* SET PROBLEM
Extend the passage on the antenna arrangement and its feed lines, picking up directly after its final sentence.

* DOCUMENT PASSAGE
--------

The antenna arrangement 300 further comprises a second feed line 304. The second feed line 304 comprises two conducting lines 323 and 308, namely third conducting line or third electrical conductor 323 and fourth conducting line or fourth electrical conductor 308 respectively. The second feed line 304 is shown spilt in two parts 304a and 304b respectively in the figure. The first part 304a has a second length spanning between a second device end 330 and a second antenna end 331. The second part 304b has a third length spanning between a third antenna end 341 and a remote end 343. The functionality associated with the second part 304b of the second feed line 304 is to be covered under another aspect of the present teachings, and should be considered as a preferable embodiment of the teachings rather than being essential to the most general embodiment of the present teachings. Furthermore, a corner or knee between ends 321 and 331 is shown primarily to highlight that the third conducting line 323 is connected to the second antenna element 302 at or close to the second antenna end 321. The fourth conducting line 308 is not conductively connected to either of the antenna elements 301 or 302, instead the fourth conducting line 308 is connected to or forms an auxiliary antenna 350. The third conducting line 323 is also further conductively connected to the second antenna element 302 at or close to the remote end 343. In case of a coaxial arrangement the first conducting line 313 and the third conducting 323 line can also be called screening conductors. A conductive connection 333, preferably in the form of a short circuit, is made between the first conducting line 313 and the second conducting line 323 at a predetermined length 390 from the antenna elements. The predetermined length 390 is less than the first length and the second length. According to another embodiment, the predetermined length is less than the width 107 of the elements.

According to one aspect of the present teachings, by electrically connecting the first conducting line 313 and the third conducting 323 line, at the connection point 333 located at a predetermined distance 390 from the antenna elements, the connection point 333 becomes an artificial neutral ground level, as the opposite polarized voltages at the feeds of the dipole add to a zero at this point. The predetermined distance can be defined with respect to a reference point related to the antenna elements. The predetermined distance or predetermined length 390 is in this case has been defined as the distance between the axis 380 and the location of the electrical connection 333.

--------

* GIVEN MATERIAL
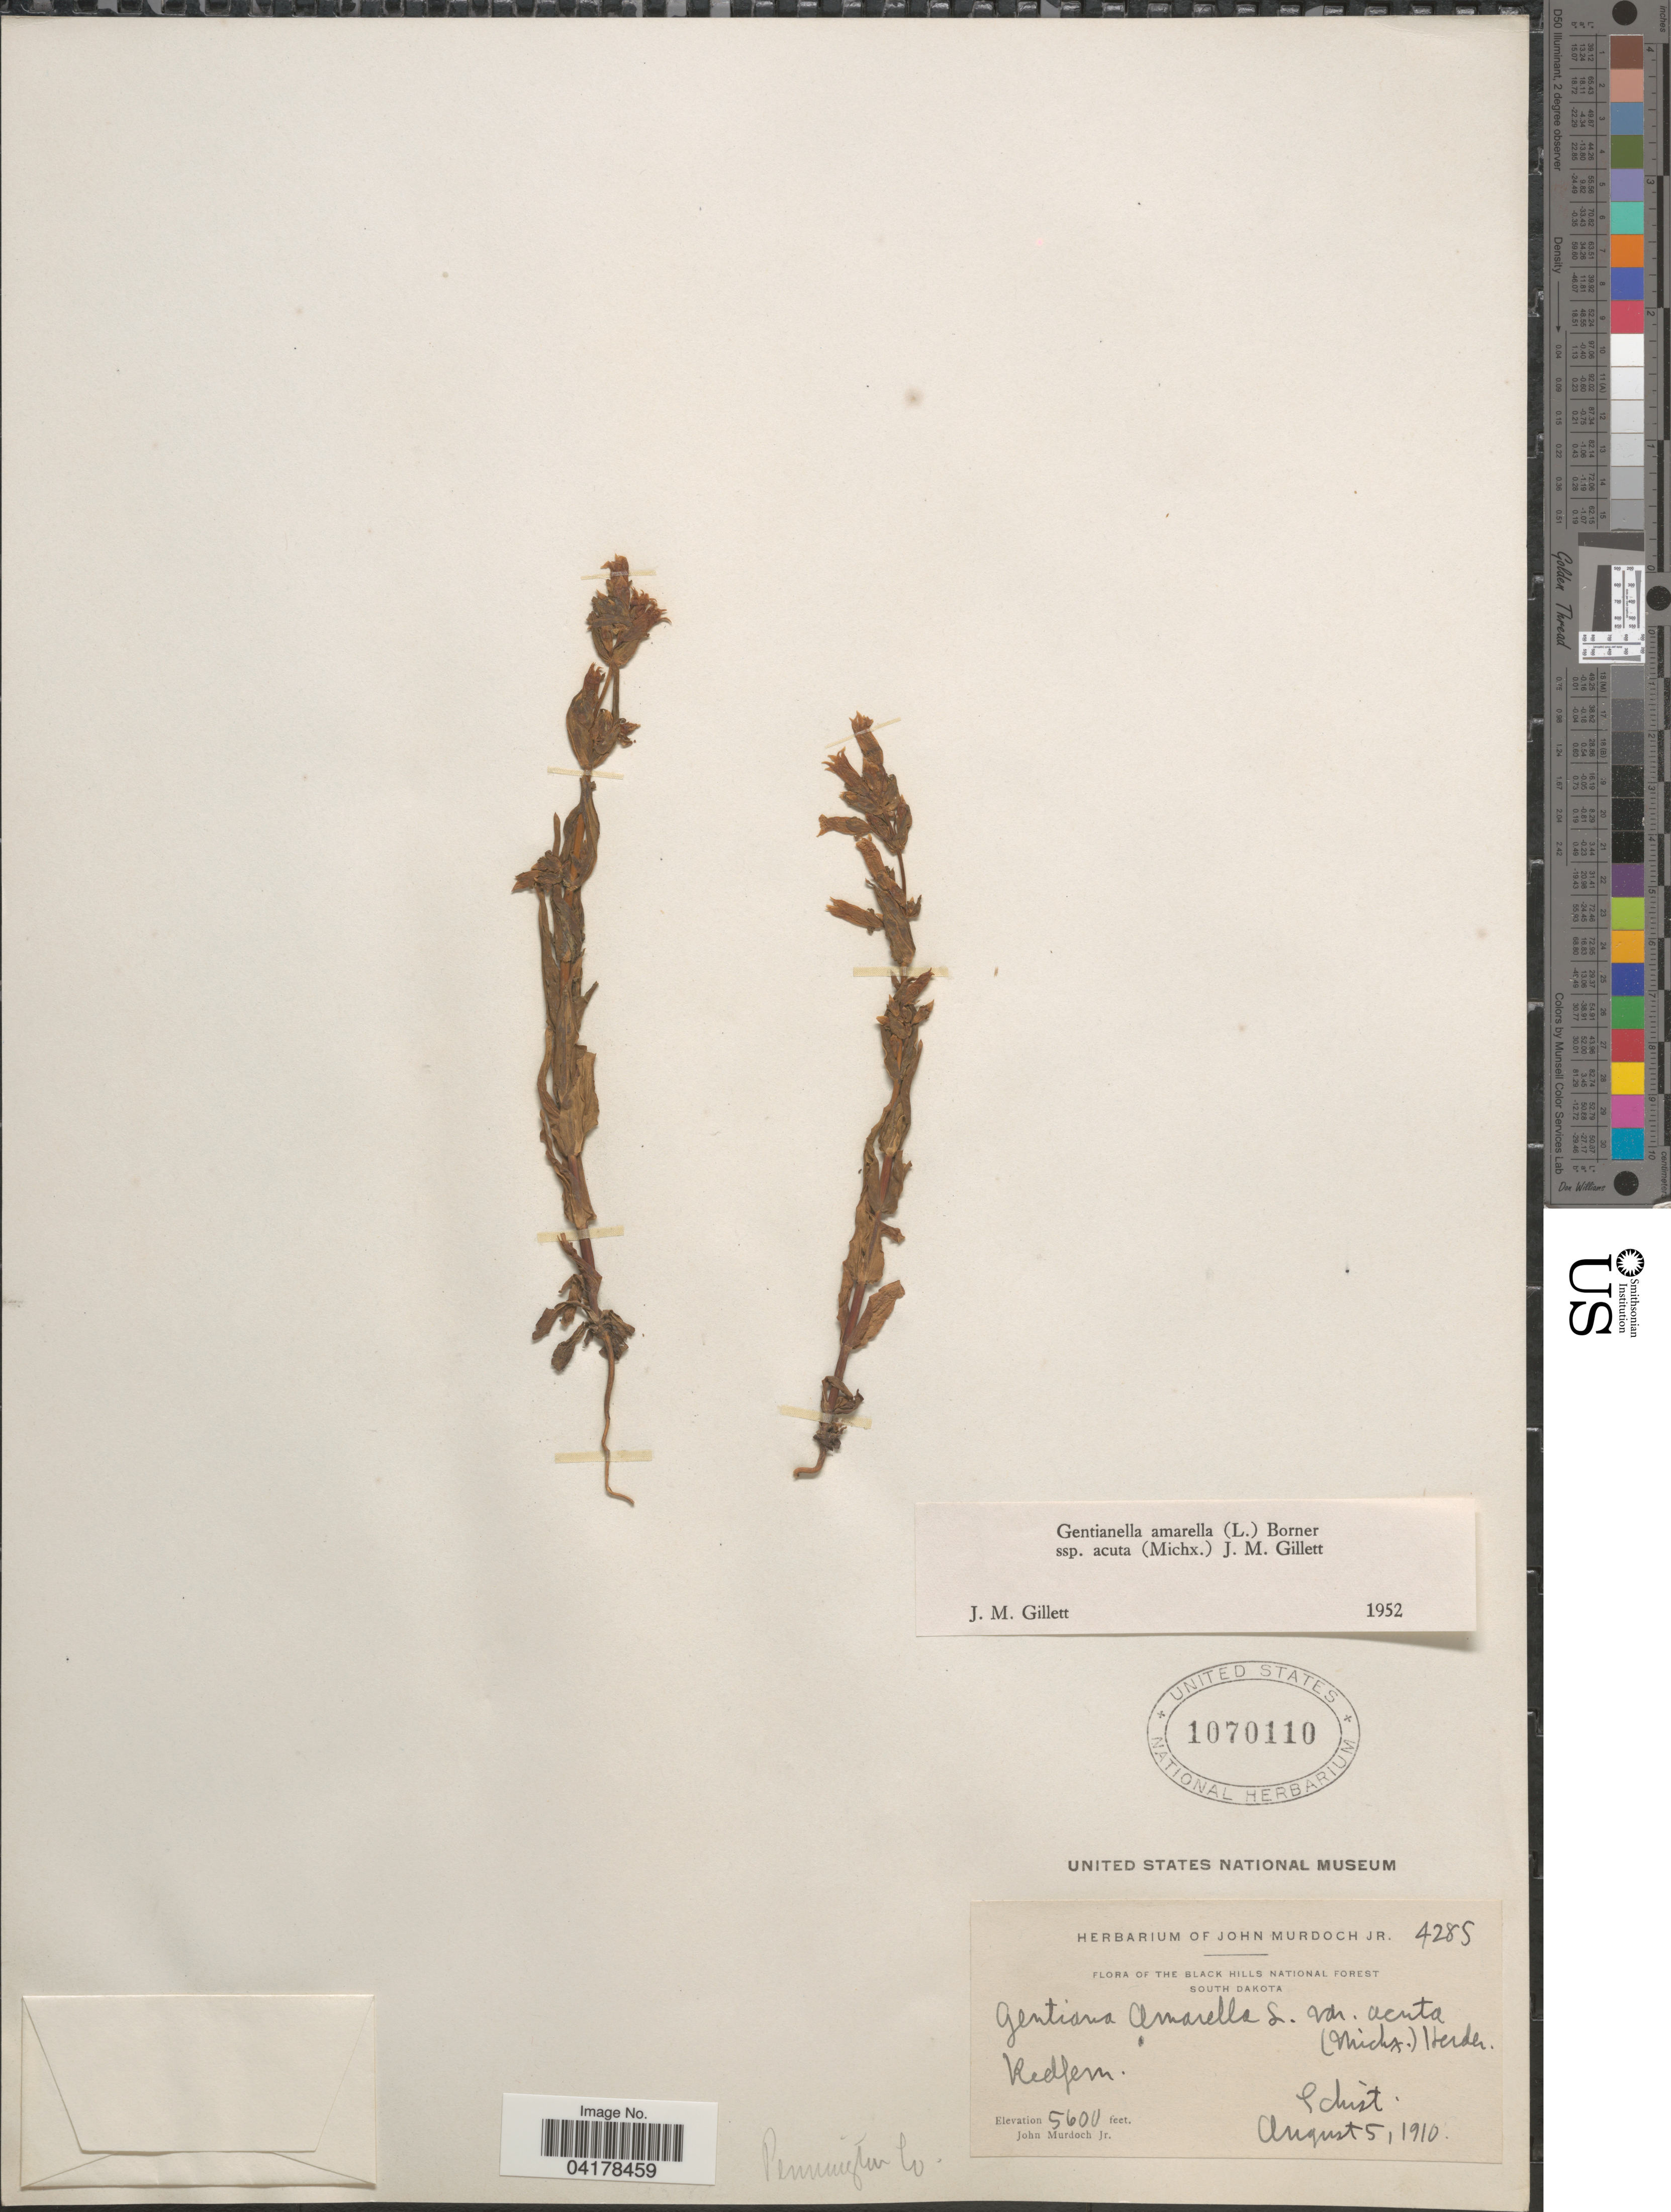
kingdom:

--------

* THE ANSWER
A skilled person will appreciate that usually for a given lowest frequency of interest, the antenna length, for example 105, should be essentially half wavelength corresponding to the lowest frequency of interest. In conventional antennas, for frequencies below the lowest frequency of interest, the antenna impedance becomes capacitive such impedance mismatch will occur and the antenna will become ineffective. The applicant has realized that this can be compensated by choosing the distance 390 of the connection point 333 such that reactive current flowing through the connection point 333 via conductors 313 and 323 becomes essentially inductive and thus essentially compensates the capacitive nature of the antenna such that the antenna may be used at frequencies lower than given by the physical length of the antenna according to the half wavelength principle explained above. It can be appreciated the location of the connection point 333, or the distance 390 of it, will alter the effective inductive impedance offered by the connection point 333. The distance 390 of the connection point 333 can thus be chosen such that desired compensation is achieved.

From the above, it can thus be appreciated that such an antenna, according to the present teachings, can save physical space and costs. In simpler terms, now in context of FIG. 3, it can be said that the distance 390 to the connection point 333 can be selected such that the impedance presented by the antenna arrangement is predominantly resistive even at frequencies below half wavelength physical length where the dipole itself becomes predominantly capacitive. According to the present teachings, the impedance presented by the antenna arrangement with the connection point is made predominantly resistive by compensating the capacitive behavior of the dipole at low frequencies by the essentially inductive behavior introduced by the connection point 333.

According to one aspect, the distance 390 of connection point 333 is at or below λ/4, where λ/2 is the half wavelength of the antenna elements defined by the physical dimensions of the antenna. Accordingly, due to the connection point 333, the antenna is able to operate at frequencies substantially lower than the λ/2 defined due to physical dimensions of the antenna. According to another aspect, the distance 390 is at or below λ/6. According to yet another aspect, the distance 390 is at or below λ/8.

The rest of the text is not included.